1 — pro-UASF (in deeds, not in rhetoric)
2 — anti-UASF (in deeds, not in rhetoric)
3 — neutral 
4 — unaware / underestimating risks / just words (this includes many people wearing hats)

I read this article assuming you mean (1) by “Users” and that most miners fall into (2). Exchanges would probably be “neutral” (3) in the sense that they’ll want to protect themselves and their users — mostly (4) — against replay attacks and such.

In order to be (1) requires skin in the game as you pointed out in an earlier post. It could mean selling non-UASF coins to impact the price (however impractical), or if you run a custodial wallet refusing to honor that chain, or if you’re an OTC trader refusing to buy coins from miners. Despite a long list of people and companies that “Prefer” BIP 148, I have not seen many go this far and I did ask a few.

Most miners are part of (2) as you pointed out, but so is any merchant or e.g. localbitcoins trader who accepts bitcoin on the non-UASF chain, since they’re accepting wipe-out risk, no matter how small. Unforuntately most actual bitcoin Users are completely oblivious to this risk, and so they fall under (4). Which is why I think the U in UASF is highly misleading.


I’m not talking about holding, I’m talking about sending and receiving it.

You’re assuming that there will always be people running BIP 148 nodes. Why would this be the case in a scenario where the economic majority doesn’t follow? The longer the economic majority waits to accept a reorg the more economic losses they would have to bear. It’s not obvious to me why they woud do that, in a scenario where BIP 148 remains a minority.

Do you believe the risk to users is low because you believe the odds of this scenario are low? Or is there some other mechanism that guarantees BIP 148 coins will have at least the same value in the long run as the other chain?

You haven’t explained how you intend to communicate to users that they need to upgrade to the BIP 148 client before August 1. If you believe the BIP 148 chain will utlimately win regardless of initial hash power, then users who don’t upgrade stand to lose their bitcoin.

How can the risk for both BIP 148 nodes and non-BIP 148 possibly both be low?


Since BIP148 is a soft fork, once it gathers sufficient hashpower the entire network will converge on it as the longest valid chain

In a non-controversial softfork, where e.g. 10% of miners “forget” to upgrade, you’ll end up with 1 in 10 blocks getting orphaned at random. Non-upgraded miners will follow each reorg, dillegently applying their hash power despite having lost a block.

As a regular bitcoin user, whether your node supports the soft-fork or not, you’ll never be on the wrong chain for more than a few blocks. Conventional wisdom seems to be that 6 confirmations is plenty.

BIP148 is controversial which will lead to a non-random pattern. If more than>50% of the miners decide to resist it — e.g. because they don’t believe it has economic majority support — the chains may diverge for many blocks. How many? A dispute could drag on for weeks if not months, especially if it leads to a war of attrition.

This puts regular bitcoin users in a very serious predicament. They need to decide immedidately which chain to follow, and stand to lose a lot of money if they make the wrong choice. The conventional wisdom of 6 confirmations no longer holds. That needs to be communicated to every single bitcoin user on the planet, and I’ve not seen any credible plans to do that. Even if it can be communicated, not all commerce can afford waiting that long.

I think that in order to avoid “logistical nightmares” you need either overwhelming miner support or overwhelming economic majority support.
----
WHAT TO WORK ON =>
- a) According to the BIP 148 post, how many confirmations does conventional wisdom consider plenty?
- b) Repeat a passage of the BIP 148 post word for word. Begin at the words "1 — pro-UASF (in deeds, not" and stop after "did ask a few.".

Dataset entries:
----
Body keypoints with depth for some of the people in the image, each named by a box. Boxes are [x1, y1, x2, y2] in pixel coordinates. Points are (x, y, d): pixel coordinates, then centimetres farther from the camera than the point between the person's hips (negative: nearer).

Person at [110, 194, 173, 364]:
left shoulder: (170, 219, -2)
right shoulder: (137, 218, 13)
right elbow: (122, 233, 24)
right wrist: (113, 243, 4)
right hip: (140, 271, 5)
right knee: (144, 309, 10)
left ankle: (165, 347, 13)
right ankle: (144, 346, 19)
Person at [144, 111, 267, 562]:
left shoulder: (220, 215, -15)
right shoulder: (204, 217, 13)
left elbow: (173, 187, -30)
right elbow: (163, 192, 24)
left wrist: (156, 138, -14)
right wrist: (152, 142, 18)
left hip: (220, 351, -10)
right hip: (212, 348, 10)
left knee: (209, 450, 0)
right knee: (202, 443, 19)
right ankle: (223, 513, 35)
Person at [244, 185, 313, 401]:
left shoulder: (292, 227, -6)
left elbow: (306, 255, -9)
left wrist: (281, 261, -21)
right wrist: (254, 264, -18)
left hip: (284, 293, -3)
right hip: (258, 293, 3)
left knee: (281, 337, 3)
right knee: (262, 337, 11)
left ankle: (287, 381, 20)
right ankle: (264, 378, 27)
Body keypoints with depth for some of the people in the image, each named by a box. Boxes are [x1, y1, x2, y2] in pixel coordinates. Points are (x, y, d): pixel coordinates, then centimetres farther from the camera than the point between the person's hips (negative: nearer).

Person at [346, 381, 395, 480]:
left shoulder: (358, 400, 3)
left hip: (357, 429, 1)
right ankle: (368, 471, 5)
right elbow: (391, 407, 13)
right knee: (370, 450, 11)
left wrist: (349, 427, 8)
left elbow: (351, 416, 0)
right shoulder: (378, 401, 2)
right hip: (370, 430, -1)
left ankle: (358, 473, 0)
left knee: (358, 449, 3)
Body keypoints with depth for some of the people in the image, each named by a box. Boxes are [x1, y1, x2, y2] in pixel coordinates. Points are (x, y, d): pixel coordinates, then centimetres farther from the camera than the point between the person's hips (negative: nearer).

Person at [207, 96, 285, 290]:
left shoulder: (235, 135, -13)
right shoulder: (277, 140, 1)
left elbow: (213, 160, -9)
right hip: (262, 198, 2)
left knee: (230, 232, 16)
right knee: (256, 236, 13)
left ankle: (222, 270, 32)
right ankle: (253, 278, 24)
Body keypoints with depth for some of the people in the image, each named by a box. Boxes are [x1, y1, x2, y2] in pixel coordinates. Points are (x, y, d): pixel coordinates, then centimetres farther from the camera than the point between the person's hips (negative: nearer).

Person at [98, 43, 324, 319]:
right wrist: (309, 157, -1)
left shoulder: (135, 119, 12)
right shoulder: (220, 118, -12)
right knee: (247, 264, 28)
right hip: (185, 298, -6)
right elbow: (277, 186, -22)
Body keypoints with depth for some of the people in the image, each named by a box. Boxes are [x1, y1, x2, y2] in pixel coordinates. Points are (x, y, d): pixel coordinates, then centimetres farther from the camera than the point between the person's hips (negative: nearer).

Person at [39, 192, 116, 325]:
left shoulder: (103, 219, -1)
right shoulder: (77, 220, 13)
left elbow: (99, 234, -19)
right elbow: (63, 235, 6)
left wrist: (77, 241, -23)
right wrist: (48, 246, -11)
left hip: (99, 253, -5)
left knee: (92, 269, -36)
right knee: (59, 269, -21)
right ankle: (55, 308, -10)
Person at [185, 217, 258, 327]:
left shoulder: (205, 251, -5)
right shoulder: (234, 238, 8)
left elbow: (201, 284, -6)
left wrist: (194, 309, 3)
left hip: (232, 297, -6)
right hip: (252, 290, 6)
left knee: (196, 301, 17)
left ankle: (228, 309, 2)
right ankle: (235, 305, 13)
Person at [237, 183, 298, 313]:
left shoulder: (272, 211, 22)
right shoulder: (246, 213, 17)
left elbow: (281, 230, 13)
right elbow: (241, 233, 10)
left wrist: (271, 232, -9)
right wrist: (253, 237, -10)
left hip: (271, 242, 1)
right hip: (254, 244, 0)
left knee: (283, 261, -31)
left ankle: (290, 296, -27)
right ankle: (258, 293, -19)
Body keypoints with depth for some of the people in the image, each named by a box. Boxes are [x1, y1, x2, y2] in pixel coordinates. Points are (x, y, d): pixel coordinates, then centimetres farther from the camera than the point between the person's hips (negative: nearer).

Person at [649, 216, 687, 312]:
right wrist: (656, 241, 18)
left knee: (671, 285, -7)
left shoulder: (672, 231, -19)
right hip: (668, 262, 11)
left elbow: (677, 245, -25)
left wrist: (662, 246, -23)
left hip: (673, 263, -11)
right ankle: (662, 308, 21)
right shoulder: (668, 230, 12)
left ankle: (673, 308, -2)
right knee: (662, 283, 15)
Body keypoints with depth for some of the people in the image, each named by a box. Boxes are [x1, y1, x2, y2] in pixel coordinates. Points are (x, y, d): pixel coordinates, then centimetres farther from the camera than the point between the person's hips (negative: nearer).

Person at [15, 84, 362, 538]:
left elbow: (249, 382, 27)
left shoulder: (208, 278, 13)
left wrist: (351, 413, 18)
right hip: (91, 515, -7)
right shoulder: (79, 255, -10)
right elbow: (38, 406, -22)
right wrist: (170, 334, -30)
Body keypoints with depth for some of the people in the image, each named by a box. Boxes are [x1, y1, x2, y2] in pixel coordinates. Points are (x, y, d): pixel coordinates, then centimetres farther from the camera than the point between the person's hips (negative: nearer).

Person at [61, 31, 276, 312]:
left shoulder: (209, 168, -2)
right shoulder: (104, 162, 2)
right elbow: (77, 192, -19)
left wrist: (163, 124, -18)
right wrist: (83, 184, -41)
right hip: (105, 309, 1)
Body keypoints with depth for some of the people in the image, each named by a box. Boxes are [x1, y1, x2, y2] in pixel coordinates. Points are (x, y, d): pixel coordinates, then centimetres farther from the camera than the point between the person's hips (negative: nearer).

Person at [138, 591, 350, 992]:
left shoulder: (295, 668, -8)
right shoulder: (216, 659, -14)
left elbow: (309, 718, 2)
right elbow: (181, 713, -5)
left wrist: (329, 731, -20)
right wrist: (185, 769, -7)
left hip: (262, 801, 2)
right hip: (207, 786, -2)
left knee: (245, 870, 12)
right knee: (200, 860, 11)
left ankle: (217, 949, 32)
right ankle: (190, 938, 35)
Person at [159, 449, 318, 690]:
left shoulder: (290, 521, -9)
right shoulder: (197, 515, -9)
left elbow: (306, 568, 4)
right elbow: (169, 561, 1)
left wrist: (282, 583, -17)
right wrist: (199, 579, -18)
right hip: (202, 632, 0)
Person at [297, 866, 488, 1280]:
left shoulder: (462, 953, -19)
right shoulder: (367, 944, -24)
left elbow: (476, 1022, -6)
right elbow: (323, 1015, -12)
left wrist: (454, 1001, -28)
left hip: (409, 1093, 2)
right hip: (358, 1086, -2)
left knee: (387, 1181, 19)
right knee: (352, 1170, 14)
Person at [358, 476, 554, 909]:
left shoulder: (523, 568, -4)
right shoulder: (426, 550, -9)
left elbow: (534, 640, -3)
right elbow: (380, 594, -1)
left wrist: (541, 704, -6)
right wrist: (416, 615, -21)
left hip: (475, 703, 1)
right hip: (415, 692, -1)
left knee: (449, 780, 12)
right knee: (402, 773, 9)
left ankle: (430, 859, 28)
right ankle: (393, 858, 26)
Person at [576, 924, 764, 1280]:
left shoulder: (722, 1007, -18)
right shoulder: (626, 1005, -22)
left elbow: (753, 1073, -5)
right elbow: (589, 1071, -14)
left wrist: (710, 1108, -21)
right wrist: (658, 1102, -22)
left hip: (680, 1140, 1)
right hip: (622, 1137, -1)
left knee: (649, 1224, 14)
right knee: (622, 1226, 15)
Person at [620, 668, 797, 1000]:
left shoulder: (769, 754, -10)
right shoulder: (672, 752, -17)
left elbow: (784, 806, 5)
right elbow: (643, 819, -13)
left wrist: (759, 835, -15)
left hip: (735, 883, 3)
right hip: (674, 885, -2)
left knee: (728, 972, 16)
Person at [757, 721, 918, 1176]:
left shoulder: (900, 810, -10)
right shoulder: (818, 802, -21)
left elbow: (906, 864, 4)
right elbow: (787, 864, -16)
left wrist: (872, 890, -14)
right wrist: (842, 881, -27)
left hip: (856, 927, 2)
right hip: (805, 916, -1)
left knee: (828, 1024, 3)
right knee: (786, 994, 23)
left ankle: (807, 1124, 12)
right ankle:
----
ANSWERS TO THE TASKS =>
- a) Six confirmations.

- b)
1 — pro-UASF (in deeds, not in rhetoric)
2 — anti-UASF (in deeds, not in rhetoric)
3 — neutral 
4 — unaware / underestimating risks / just words (this includes many people wearing hats)

I read this article assuming you mean (1) by “Users” and that most miners fall into (2). Exchanges would probably be “neutral” (3) in the sense that they’ll want to protect themselves and their users — mostly (4) — against replay attacks and such.

In order to be (1) requires skin in the game as you pointed out in an earlier post. It could mean selling non-UASF coins to impact the price (however impractical), or if you run a custodial wallet refusing to honor that chain, or if you’re an OTC trader refusing to buy coins from miners. Despite a long list of people and companies that “Prefer” BIP 148, I have not seen many go this far and I did ask a few.